Nordic neobank Lunar extends Series B round to add €20m to its war chest

Challenger banks in the Nordics are on the rise with Danish Lunar being the latest neobank to fill its coffers.

It has been a big week for Nordic neobanks. First Icelandic FinTech indó announced the closure of its €1m seed round and now Danish competitor Lunar has revealed that it has raised an additional €20m by extending its Series B round.

The new investment brings the total raised in this round to €46m. The bank originally raised €26m in its Series B round in August 2019. At the same time it announced that it had acquired its European banking licence from the Danish Financial Supervisory Authority. It had previously raised €4.2m in 2016.

Seed Capital, the Danish venture capital firm that led the round in August, returned to lead the extension of the raise. Greyhound, Socii and Augustinus also participated, TechCrunch reported.

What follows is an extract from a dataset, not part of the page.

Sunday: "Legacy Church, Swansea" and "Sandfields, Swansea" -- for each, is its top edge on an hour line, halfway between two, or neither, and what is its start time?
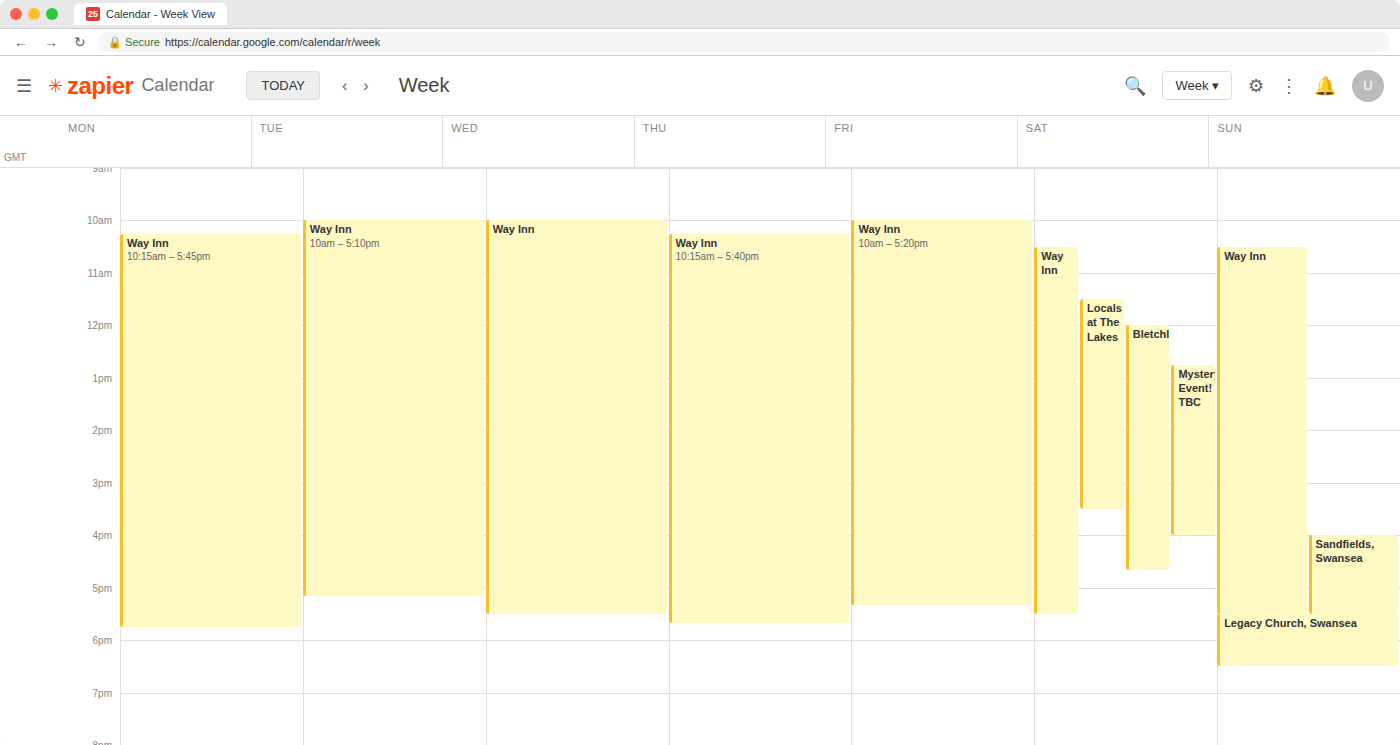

“We are pleased to extend our latest funding round and bolster Lunar’s pan-Nordic play,” says Ken Villum Klausen, co-founder and CEO of Lunar, told TechCrunch. “We have a vertical strategy focusing only on the Nordics, allowing us to go deep into the defensive banking infrastructure.”

As part of the news, Lunar announced that Monzo’s former head of product Ole Mahrt will join the company’s board of directors.

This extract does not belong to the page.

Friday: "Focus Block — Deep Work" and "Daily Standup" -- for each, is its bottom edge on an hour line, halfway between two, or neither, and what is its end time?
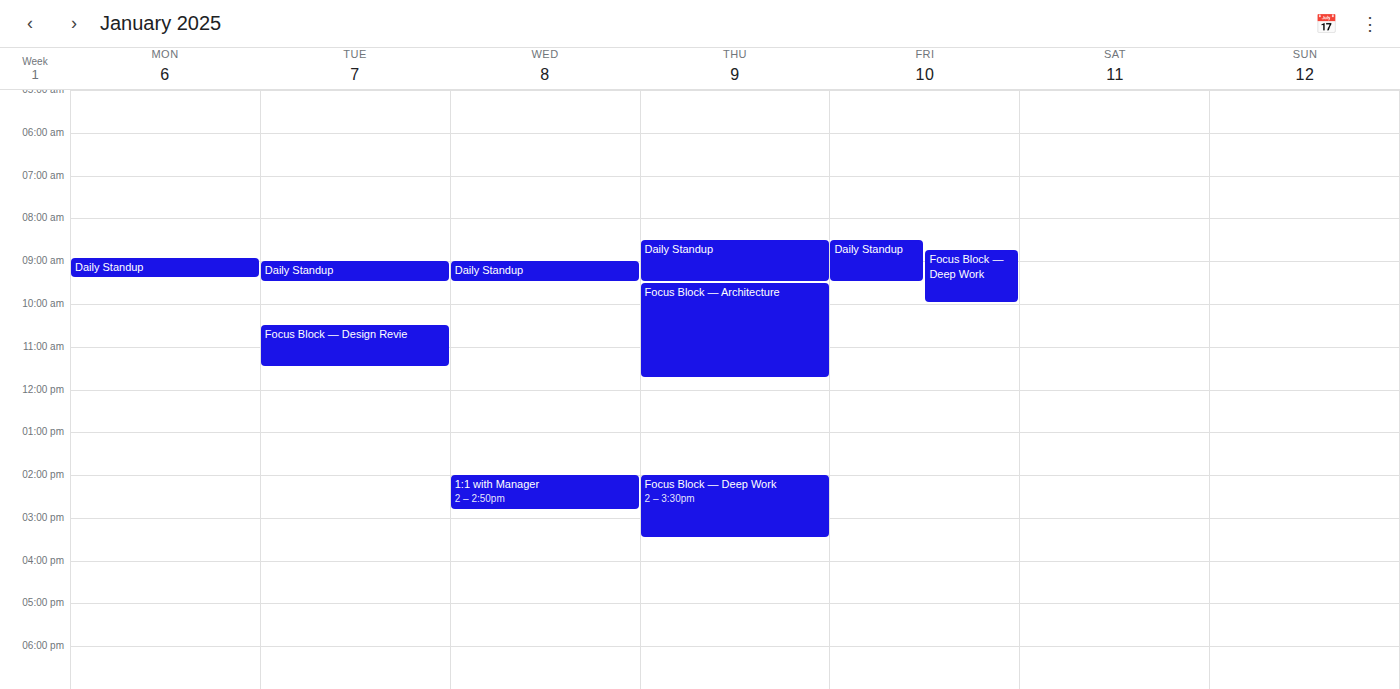
"Focus Block — Deep Work": 10:00 AM, exactly on the 10 AM line. "Daily Standup": 9:30 AM, halfway between the 9 AM and 10 AM lines.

The news comes after Lunar launched its new bank in March.

Lunar and indó’s raises adds to the signs that the Nordic neobank sector is slowly coming into its own. As FinTech Global has reported in the past, several new challenger banks have made waves in the region recently.

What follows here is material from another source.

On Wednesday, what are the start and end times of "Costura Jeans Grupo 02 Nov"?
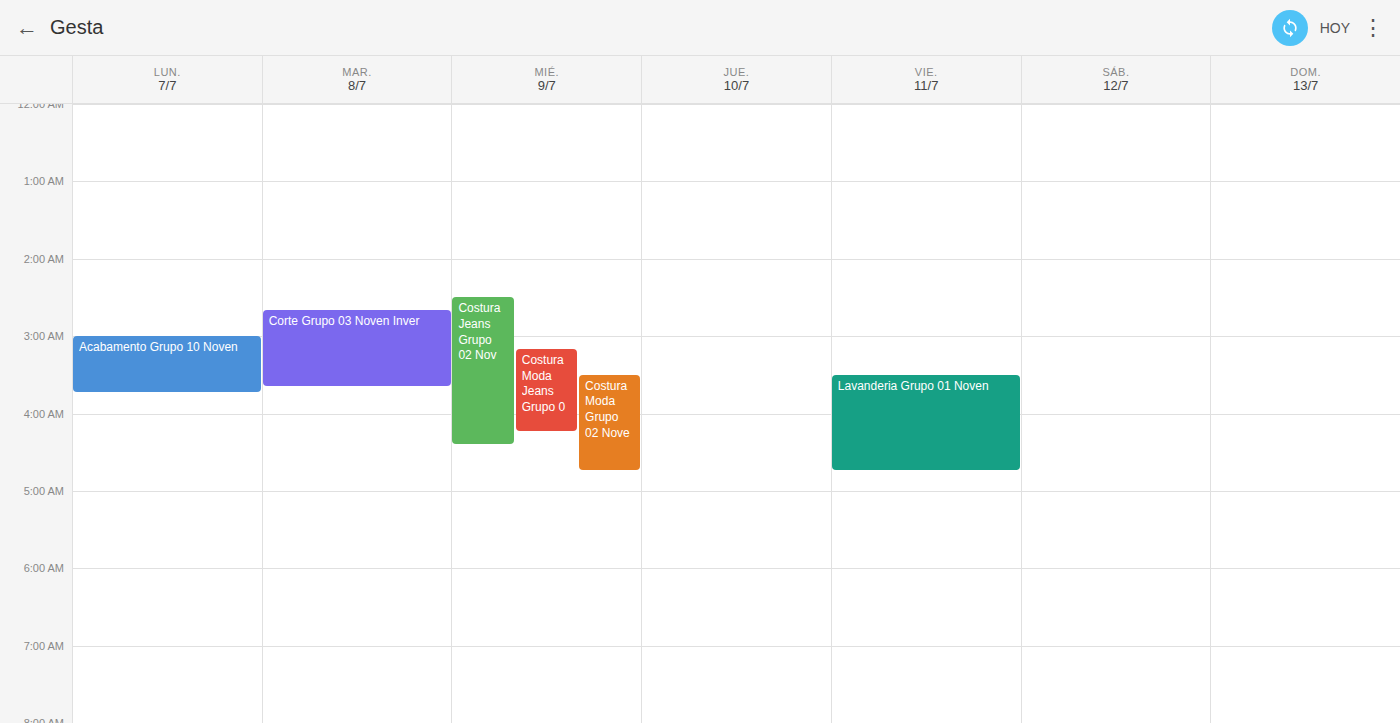
2:30 AM to 4:25 AM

For instance, Swedish challenger bank Northmill was granted a banking licence in September 2019. It has since launched a new card and a savings account.

Rocker, formerly known as Bynk, raised the fourth biggest FinTech investment round in Sweden in 2019.

Part of the reason why it is happening now is because the Scandinavian banking industry has been suffering through an extensive money laundering scandal, originating with the discovery that roughly $223bn in suspicious transactions had been funnelled through Danish lender Danske Bank. Several other banks in the region have been caught in the shock waves.

And the new breed of digital banks are making no secret that they trying to use the scandal to their advantage.

Morten Sønderskov, COO at Lunar, recently said their “ability to start [with] a clean [slate]” and to be “completely transparent” about what it does with customers’ data has become a big selling point.